Studies show that up to 70 per cent of merger deals fail, a third of these failures can be attributed to culture clashes. She notes that ‘for deals that mix businesses from advanced and emerging markets, the statistics may be worse.’
Cultural misunderstandings encompass a vast array of issues, for example: the pace at which business is conducted; attitudes to performance related pay; how explicit one can be when giving (or disagreeing with) instructions; feelings about disability, gender and LGBT rights, and much more. The acquired staff will inevitably worry about job security or if they are safe, then whether the new owner properly understands its acquired customers. Some companies sensibly retain and build on the local leadership.

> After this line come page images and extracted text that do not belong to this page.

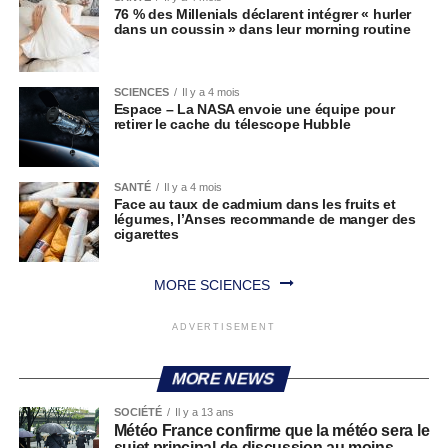
76 % des Millenials déclarent intégrer « hurler
dans un coussin » dans leur morning routine
SCIENCES
Il y a 4 mois
Espace – La NASA envoie une équipe pour
retirer le cache du télescope Hubble
SANTÉ
Il y a 4 mois
Face au taux de cadmium dans les fruits et
légumes, l’Anses recommande de manger des
cigarettes
MORE SCIENCES
ADVERTISEMENT
MORE NEWS
SOCIÉTÉ
Il y a 13 ans
Météo France confirme que la météo sera le
sujet principal de discussion au moins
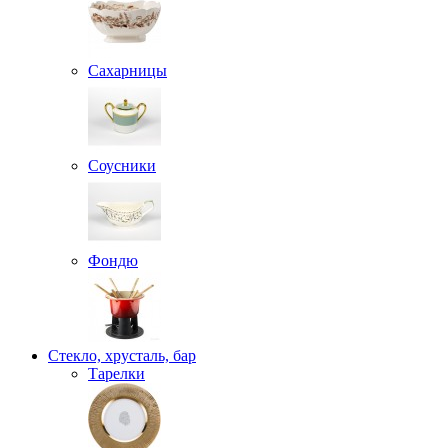
Сахарницы
Соусники
Фондю
Стекло, хрусталь, бар
Тарелки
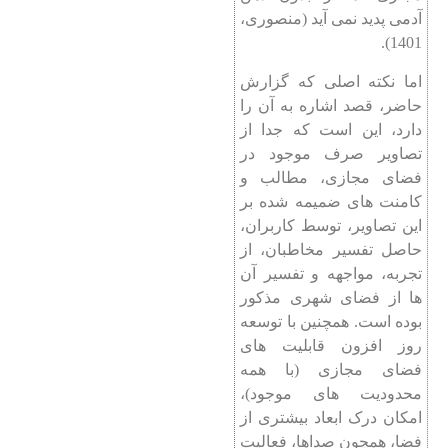
آدمی پدید نمی آید (منصوری،
1401).‌
اما نکته اصلی که گزارش
حاضر، قصد اشاره به آن را
دارد، این است که جدا از
تصاویر صرف موجود در
فضای مجازی، مطالب و
کامنت های ضمیمه شده بر
این تصاویر، توسط کاربران،
حاصل تفسیر مخاطبان، از
تجربه، مواجهه و تفسیر آن
ها از فضای شهری مذکور
بوده است. همچنین با توسعه
روز افزون قابلیت های
فضای مجازی (با همه
محدودیت های موجود)،
امکان درک ابعاد بیشتری از
فضا، همچون صداها، فعالیت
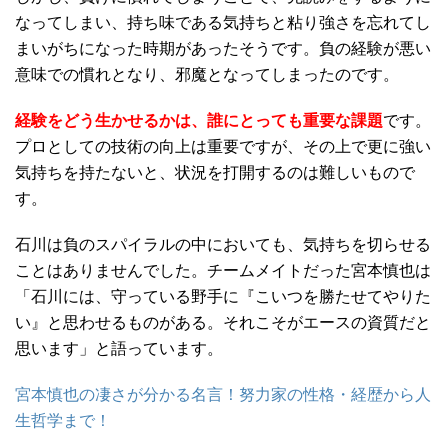
なってしまい、持ち味である気持ちと粘り強さを忘れてし
まいがちになった時期があったそうです。負の経験が悪い
意味での慣れとなり、邪魔となってしまったのです。
経験をどう生かせるかは、誰にとっても重要な課題
です。
プロとしての技術の向上は重要ですが、その上で更に強い
気持ちを持たないと、状況を打開するのは難しいもので
す。
石川は負のスパイラルの中においても、気持ちを切らせる
ことはありませんでした。チームメイトだった宮本慎也は
「石川には、守っている野手に『こいつを勝たせてやりた
い』と思わせるものがある。それこそがエースの資質だと
思います」と語っています。
宮本慎也の凄さが分かる名言！努力家の性格・経歴から人
生哲学まで！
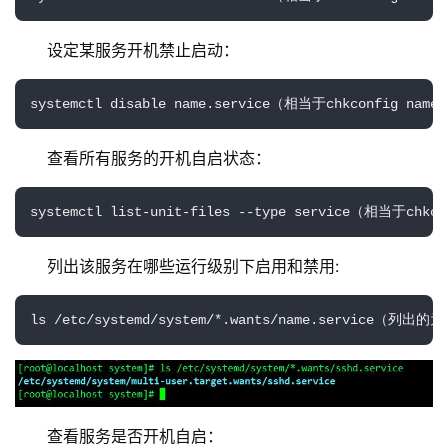
设定某服务开机禁止启动：
systemctl disable name.service（相当于chkconfig name
查看所有服务的开机自启状态：
systemctl list-unit-files --type service（相当于chkco
列出该服务在哪些运行级别下启用和禁用:
ls /etc/systemd/system/*.wants/name.service（列出
查看服务是否开机自启：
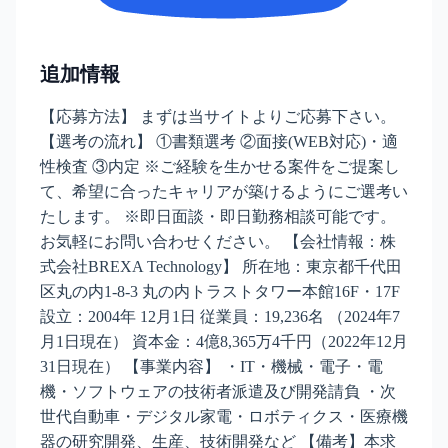
追加情報
【応募方法】 まずは当サイトよりご応募下さい。
【選考の流れ】 ①書類選考 ②面接(WEB対応)・適
性検査 ③内定 ※ご経験を生かせる案件をご提案し
て、希望に合ったキャリアが築けるようにご選考い
たします。 ※即日面談・即日勤務相談可能です。
お気軽にお問い合わせください。 【会社情報：株
式会社BREXA Technology】 所在地：東京都千代田
区丸の内1-8-3 丸の内トラストタワー本館16F・17F
設立：2004年 12月1日 従業員：19,236名 （2024年7
月1日現在） 資本金：4億8,365万4千円（2022年12月
31日現在） 【事業内容】 ・IT・機械・電子・電
機・ソフトウェアの技術者派遣及び開発請負 ・次
世代自動車・デジタル家電・ロボティクス・医療機
器の研究開発、生産、技術開発など 【備考】本求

Others deploy staff who have lived and worked in both countries and speak the local language as link points between headquarters and local management (though such executives can misunderstand both host and home cultures).
‘Culture clashes involving French companies have scuppered, at least in part, high-profile mergers,’ writes the FT’s Harriet Agnew in a book review looking at perceptions of cultural insularity at the top of France’s leading companies. The book offers lessons in ‘what happens when corporate cultures collide.’ More than three-quarters of CAC40 chiefs attended four French schools ‘–the elite training institutions that groom the country’s business leaders and civil servants’ while executives outside the ‘network’ castigate French management for being centralised, hierarchical and rigid.